Arty and Handmade: Meet the Minds Behind this Artisanal Chocolate Brand
Any chocolate purist will tell you that a single bite of premium cacao has the power to conjure up a complex range of pleasures and emotions, all at once. While the bars made by the artisanal chocolate brand All Things are unlike any other, it is the covers that are too beautiful to tear apart. This tiny operation was started in Delhi by two school friends — Tejasvi Chandela runs her own patisserie Dessert and looks at pairing fresh flavours with handcrafted chocolate; graphic designer Kuhu Kochar is the brains behind the delightful wrappers.
Revolving around their individual moods (think English breakfasts, blue Mondays, birthdays, travel and childhood memories), the wrappers are inspired by the flavours contained within. While themes such as All Things Earth, All Things Barcelona, All Things Polo were created in-house, it’s the collaborations that are even more fascinating. All Things Summer and All Things Winter were illustrated by Manuja Waldia (who is currently working on a monsoon edition for them). For All Things Single, the duo begun collaborating with Indian musicians, interpreting their distinctive sounds as unique flavours and cover designs. The first of the series — with singer-songwriter Prateek Kuhad — includes a free download of his single Big Surprise. Adds Kochar, “We recently got our supporters — All Things Clients — to send us short stories about chocolate, nostalgia and love and things they associate with them. These were illustrated by (musician and designer) Aaquib Wani and we called them Stories in Chocolate.”

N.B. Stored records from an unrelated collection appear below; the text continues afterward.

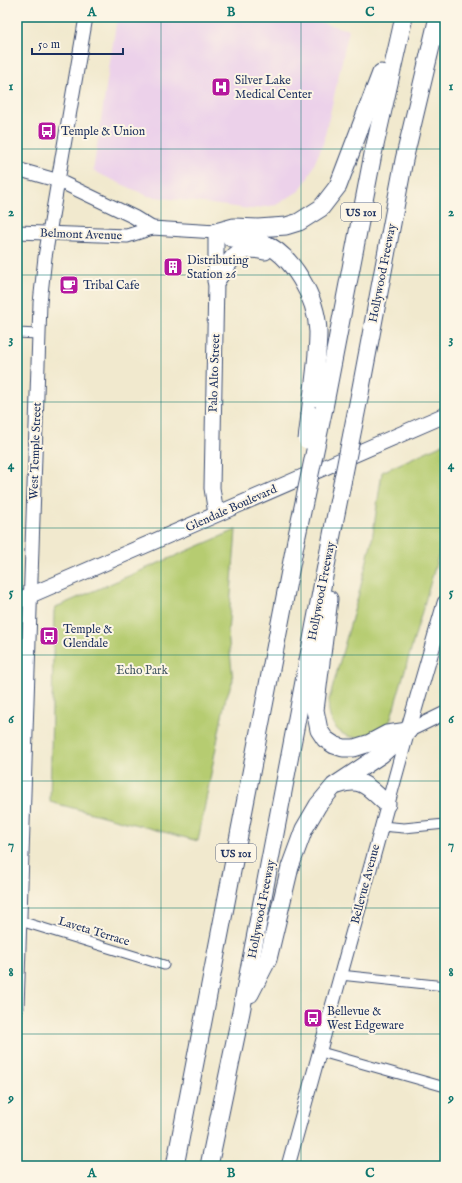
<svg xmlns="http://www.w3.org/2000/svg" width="462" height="1183" viewBox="0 0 462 1183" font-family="'IM FELL English',serif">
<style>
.built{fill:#ecd1ea}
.green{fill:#b6cc71;stroke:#687e68}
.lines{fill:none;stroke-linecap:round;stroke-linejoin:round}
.street-casing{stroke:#3b4b6f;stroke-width:11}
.secondary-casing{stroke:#3b4b6f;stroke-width:15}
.primary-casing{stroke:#3b4b6f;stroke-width:17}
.highway-casing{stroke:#3b4b6f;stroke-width:19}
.street{stroke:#fff;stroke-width:9}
.secondary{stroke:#fff;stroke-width:13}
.primary{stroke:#fff;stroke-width:15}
.highway{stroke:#fff;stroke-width:17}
.highway-bridge-casing{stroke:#3b4b6f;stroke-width:19;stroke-linecap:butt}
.highway-bridge{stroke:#fff;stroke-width:17}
.grid{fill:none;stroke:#0f766e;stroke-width:1;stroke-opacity:0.55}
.labels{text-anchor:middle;stroke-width:4;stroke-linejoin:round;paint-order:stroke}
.shield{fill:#fcf5e5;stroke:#5e6a86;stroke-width:1}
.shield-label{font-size:11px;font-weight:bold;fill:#1b2f5e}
.poi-label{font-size:12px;fill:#1b2f5e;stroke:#fcf5e5;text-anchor:start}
.street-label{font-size:12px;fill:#1b2f5e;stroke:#fcf5e5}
.park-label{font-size:12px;fill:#425663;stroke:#fcf5e5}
.neatline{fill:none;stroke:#0f766e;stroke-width:1.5}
.grid-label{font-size:13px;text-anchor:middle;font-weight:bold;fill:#0f766e}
</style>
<rect width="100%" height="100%" fill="#fcf5e5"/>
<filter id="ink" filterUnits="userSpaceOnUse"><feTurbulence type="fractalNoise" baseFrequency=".025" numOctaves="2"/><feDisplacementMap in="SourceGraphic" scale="8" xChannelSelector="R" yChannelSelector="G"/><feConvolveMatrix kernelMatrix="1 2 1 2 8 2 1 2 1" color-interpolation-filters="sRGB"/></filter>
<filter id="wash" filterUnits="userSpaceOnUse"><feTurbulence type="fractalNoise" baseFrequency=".012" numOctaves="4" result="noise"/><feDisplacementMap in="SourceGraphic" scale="16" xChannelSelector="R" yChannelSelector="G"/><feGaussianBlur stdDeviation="0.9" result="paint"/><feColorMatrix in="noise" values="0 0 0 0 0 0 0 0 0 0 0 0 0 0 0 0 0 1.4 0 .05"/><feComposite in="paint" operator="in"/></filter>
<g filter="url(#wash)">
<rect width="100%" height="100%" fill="#f1e9ce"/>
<!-- built -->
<polygon class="built" points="117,17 301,17 349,30 323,144 308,178 299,191 276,205 251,209 148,196 93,171"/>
<!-- green -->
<g class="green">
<path d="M445,443V533L393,711L389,724C381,728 372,735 363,737C339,741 326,721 329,700L359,593L372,540L382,472Z"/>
<polygon points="236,530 228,633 233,680 225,701 198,841 50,802 54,611 56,607"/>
</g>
</g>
<g filter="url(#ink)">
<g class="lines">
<!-- street casing -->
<g class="street-casing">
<g id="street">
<polyline points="17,333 38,334"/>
<polyline points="381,826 404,828 445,824"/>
<polyline points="17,920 164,965"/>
<polyline points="340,975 445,986"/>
<polyline points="321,1052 445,1087"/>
</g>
</g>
<!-- secondary casing -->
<g class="secondary-casing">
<g id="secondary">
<polyline points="17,169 59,181 134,217 152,228"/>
<polyline points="17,232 127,236 152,228 216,232"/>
<polyline points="17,1008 40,303 45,257 86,17"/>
<polyline points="288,1166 408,731 445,713"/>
</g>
</g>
<!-- primary casing -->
<g class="primary-casing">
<g id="primary">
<polyline points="216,232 216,281 212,488 216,514"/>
<polyline points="17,601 445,415"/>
<polyline points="408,731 445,603"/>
</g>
</g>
<!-- highway casing -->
<g class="highway-casing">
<g id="highway">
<polyline points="216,232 234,227 258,228 286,226 299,222 321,208 338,186 381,73"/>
<path d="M231,238C241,239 251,239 261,242C293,254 317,299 318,332C318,359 313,387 310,414"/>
<path d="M216,281C230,261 237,243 265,251"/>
<polyline points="360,393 404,160 438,17"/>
<polyline points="324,408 373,154 404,17"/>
<polyline points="329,599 315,710 319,730 325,739 334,745 343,748 354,748 370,743 387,734 408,731"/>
<path d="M338,785C364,776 369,789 387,804"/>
<polyline points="250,994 268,959 290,867 304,829 318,805 334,786 382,754 408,731"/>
<polyline points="175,1166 296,540"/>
<polyline points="209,1166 241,1012 334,524"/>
</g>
</g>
<!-- street -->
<use href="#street" class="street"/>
<!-- secondary -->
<use href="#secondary" class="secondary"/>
<!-- primary -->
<use href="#primary" class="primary"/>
<!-- highway -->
<use href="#highway" class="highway"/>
<!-- highway-bridge casing -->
<g class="highway-bridge-casing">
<g id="highway-bridge">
<polyline points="307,440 310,414"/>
<polyline points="334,524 360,393"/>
<polyline points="296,540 324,408"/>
</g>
</g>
<!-- highway-bridge -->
<use href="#highway-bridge" class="highway-bridge"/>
</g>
</g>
<!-- grid -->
<path class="grid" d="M161,17V1166M301,17V1166M17,149H445M17,275H445M17,402H445M17,528H445M17,655H445M17,781H445M17,908H445M17,1034H445"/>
<!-- icons -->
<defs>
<g id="hospital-square" transform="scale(1)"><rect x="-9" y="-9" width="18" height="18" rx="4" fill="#b5179e" stroke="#fcf5e5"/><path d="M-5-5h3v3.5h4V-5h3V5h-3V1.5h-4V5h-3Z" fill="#fff"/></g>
<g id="bus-square" transform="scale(1)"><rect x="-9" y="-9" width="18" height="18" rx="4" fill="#b5179e" stroke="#fcf5e5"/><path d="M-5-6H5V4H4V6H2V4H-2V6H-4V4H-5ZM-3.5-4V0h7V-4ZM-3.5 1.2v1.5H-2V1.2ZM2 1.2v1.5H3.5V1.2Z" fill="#fff"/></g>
<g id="building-square" transform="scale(1)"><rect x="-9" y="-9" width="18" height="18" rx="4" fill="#b5179e" stroke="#fcf5e5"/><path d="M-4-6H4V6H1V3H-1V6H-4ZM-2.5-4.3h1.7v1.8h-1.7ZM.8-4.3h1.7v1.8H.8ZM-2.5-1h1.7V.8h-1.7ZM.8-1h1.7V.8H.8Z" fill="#fff"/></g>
<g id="cafe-square" transform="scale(1)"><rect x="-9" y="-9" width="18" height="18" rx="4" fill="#b5179e" stroke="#fcf5e5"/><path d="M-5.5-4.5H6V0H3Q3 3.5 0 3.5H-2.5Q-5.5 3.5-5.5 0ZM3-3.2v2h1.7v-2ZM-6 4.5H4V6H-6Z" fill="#fff"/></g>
</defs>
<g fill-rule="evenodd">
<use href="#hospital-square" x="221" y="87"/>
<use href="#bus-square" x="47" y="131"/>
<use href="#building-square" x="173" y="267"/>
<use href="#cafe-square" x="69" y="285"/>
<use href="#bus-square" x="49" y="636"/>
<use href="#bus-square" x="313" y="1018"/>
</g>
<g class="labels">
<!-- shield labels -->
<g class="shield">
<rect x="341" y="203" width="40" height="18" rx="3"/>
<rect x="216" y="844" width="40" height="18" rx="3"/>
</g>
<g class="shield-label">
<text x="361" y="216">US 101</text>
<text x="236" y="857">US 101</text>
</g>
<!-- poi labels -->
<g class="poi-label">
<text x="235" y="84">Silver Lake<tspan x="235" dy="14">Medical Center</tspan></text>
<text x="61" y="135">Temple &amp; Union</text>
<text x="187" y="264">Distributing<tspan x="187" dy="14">Station 26</tspan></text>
<text x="83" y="289">Tribal Cafe</text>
<text x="63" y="633">Temple &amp;<tspan x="63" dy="14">Glendale</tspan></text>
<text x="327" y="1015">Bellevue &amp;<tspan x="327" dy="14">West Edgeware</tspan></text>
</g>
<!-- street labels -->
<g class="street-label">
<text transform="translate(81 234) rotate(2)" y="4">Belmont Avenue</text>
<text transform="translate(382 273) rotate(-79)" y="4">Hollywood Freeway</text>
<text transform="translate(214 373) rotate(-88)" y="4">Palo Alto Street</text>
<text transform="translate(35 451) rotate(-88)" y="4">West Temple Street</text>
<text transform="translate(231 508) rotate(-24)" y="4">Glendale Boulevard</text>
<text transform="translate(321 591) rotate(-79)" y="4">Hollywood Freeway</text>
<text transform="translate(365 884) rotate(-75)" y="4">Bellevue Avenue</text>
<text transform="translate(261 909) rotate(-79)" y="4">Hollywood Freeway</text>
<text transform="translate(94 931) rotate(17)" y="4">Laveta Terrace</text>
</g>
<!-- park labels -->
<g class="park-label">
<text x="142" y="674">Echo Park</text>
</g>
</g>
<!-- margin -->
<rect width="462" height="1183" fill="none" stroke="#fcf5e5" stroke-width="44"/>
<!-- scale -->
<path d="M32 48v6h91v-6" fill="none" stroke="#1b2f5e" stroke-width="2"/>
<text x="38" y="48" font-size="12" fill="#1b2f5e" stroke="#fcf5e5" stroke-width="3" paint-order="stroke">50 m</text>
<rect x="22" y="22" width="418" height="1139" class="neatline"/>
<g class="grid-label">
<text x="92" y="16">A</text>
<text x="231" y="16">B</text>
<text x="370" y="16">C</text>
<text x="11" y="90">1</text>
<text x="451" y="90">1</text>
<text x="11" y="216">2</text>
<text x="451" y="216">2</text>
<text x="11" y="343">3</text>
<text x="451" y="343">3</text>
<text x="11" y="469">4</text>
<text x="451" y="469">4</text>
<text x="11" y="596">5</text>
<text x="451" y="596">5</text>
<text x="11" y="723">6</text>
<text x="451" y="723">6</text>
<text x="11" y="849">7</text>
<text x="451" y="849">7</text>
<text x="11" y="976">8</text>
<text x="451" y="976">8</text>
<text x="11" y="1102">9</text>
<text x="451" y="1102">9</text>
<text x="92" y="1177">A</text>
<text x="231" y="1177">B</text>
<text x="370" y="1177">C</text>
</g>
</svg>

What was the starting point for All Things?
Kuhu Kochar (KK): Tejasvi was running Dessert and had just started experimenting with chocolate, while I was only doing design projects for other clients. We were at a point of creative saturation and we wanted to do something for ourselves. I was always interested in packaging design and was working on All Things as an independent idea at that time. I met Tejasvi and we figured that it could work really well for chocolate.
How did you meet each other?
KK: Tejasvi was a year senior to me in school. We used to attend art class together, and she couldn’t sketch to save her life. We had a barter system where I would do the work for her and she would give me her fancy stationery in return. Years later, we touched based again when she moved to Delhi. That’s how we began!
How do you develop the flavours?
Tejasvi Chandela (TC): We work with suppliers who work directly with farmers and they get us fair-trade cocoa. This goes to a craft chocolatier in Belgium who makes all our chocolate. I work with the chocolatier on pairings and flavours, figuring out what percentage of cocoa to use, whether we want caramel or vanilla notes, all of that. We pair our custom blends with local ingredients that are fresh and available to us here in India. There are no additives or extracts used.
Can you describe the visual language?
Both: Our initial idea was to create dynamic packaging. One brand does not necessarily have to have one mood. A lot of luxury brands are doing that, and building really strong identities. We wanted All Things to adapt to our moods, or phases that we were going through, or whatever was inspiring us at the moment. Chocolate became an instant fit because it’s universal, it fits all moods.
How does this translate to the packaging?
KK: We are living in a time where packaging is 50 per cent of a product. So the whole idea behind All Things is to take chocolate out of its conventional space (which is tear the wrapper, eat the chocolate and its over) and make it more engaging. It is supposed to take you to a different place, and help you build new associations with flavours and visuals. That’s what a product should do — stand out on a shelf and be able to tell its story better.
What is the hardest part about creating the wrapper designs?
KK: We have this bar called All Things Birthday, and everyone’s immediate association with birthdays is happy, cheerful imagery. But to me, they have always been bittersweet. You are never 100 per cent happy, you are a bit existential. Hence we made the cover slightly dark and people asked us why we did that. The whole point of this is individual expression and some of these covers may not be commercially viable. People may want to see a certain representation of things, and that becomes a design challenge, and you wonder, are you creating a product that sells, or are you creating something that feels good?